Hopefully I'll be starting on my stereo upgrade in a couple of weeks. The biggest problem looks to be fitting the h/u into the dash.

H/U: Alpine IVA-W200









From what I can see, the airbox doesn't allow enough depth at the bottom for a double din. But I've seen a post where someone adapted the airbox to give more space.

My other options, take the screen off the h/u and fit that with the double din piece being a hideaway unit, but is there anywhere behind the dash that a double din unit will fit?? My last option which I'm trying to avoid is taking the bottom half of the h/u apart, but there's a heap of work in that (ok there's a heap of work in separating off the face but I reckon it'd be worth it)

Anyone know where I could hide a double din unit behind the dash , and can't use the glove box cos I need that for the MID or whatever it's called. I'm guessing the voltage drop would be too high if I moved the h/u to the boot with the face in the dash.
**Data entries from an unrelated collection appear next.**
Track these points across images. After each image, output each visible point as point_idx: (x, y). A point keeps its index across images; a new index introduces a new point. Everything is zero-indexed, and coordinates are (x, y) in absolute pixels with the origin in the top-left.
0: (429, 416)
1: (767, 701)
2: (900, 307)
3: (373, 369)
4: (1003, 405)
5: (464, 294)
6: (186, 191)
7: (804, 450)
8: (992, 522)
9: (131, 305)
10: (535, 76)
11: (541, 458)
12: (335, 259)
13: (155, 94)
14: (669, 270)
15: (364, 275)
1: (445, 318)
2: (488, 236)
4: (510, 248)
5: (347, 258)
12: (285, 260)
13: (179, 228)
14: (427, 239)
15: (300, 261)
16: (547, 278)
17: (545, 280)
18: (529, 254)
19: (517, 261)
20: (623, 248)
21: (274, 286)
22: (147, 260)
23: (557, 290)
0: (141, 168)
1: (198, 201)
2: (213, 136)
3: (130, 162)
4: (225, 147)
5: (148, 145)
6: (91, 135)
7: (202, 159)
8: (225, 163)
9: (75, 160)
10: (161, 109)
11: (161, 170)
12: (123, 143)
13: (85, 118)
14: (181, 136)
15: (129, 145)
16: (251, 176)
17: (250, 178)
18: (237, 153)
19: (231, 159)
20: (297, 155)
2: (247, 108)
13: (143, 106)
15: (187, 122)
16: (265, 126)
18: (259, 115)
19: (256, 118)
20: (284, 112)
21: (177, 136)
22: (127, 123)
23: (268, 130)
If the head unit is a complete nightmare, then I could go to another h/u but would prefer to use the one I've got


----------



## bpautosound (Jul 9, 2007)

If the only thing in the way is the rear air vents or main vent. No big deal this can be modified ( cut ) and resealed to accept your unit. I've done it on a 2003 five series which had the same problem.


----------



## [email protected] (Sep 5, 2006)

Yup. Just need an experienced installed to "cut" and "rebuild" your air vents to accept the double din.

Boom Boom Done and Done 

The secret is finding the good installer as I would not let just anyone cut and rebuild the air vents.


----------



## rogan (Sep 13, 2007)

The air box has 2 sensor sort of things on it which would have to be moved too.

Haven't looked at pulling the air box out to see how easy it would be to mod.

I've separated the nosepiece from the headunit (surprisingly very easy) so if I could find space to hide the main unit behind the dash somewhere it wouldn't be too difficult.

If modding the airbox is reasonably simple, that might be the best way to go. Just need to find 2 free days to pull the dash apart and see what needs to be done

Thanks for those pics, very similar to what I'm looking to do but would continue the wood trim across the top and having a black dash I think it would blend better in the bottom half.


----------



## Twin Que (Apr 15, 2004)

*Look at my install*

97 540i
Pioneer AVIC Z2 
I did the wood strip thing too. Worked perfect. I made some extra bezels & wood trim if you need it.....reasonable/// It turned out perfect


----------



## rogan (Sep 13, 2007)

Nice.

Did you adapt the air vents as well??


----------



## Twin Que (Apr 15, 2004)

I mounted mine up high. Avoided all of the major duct work.......


----------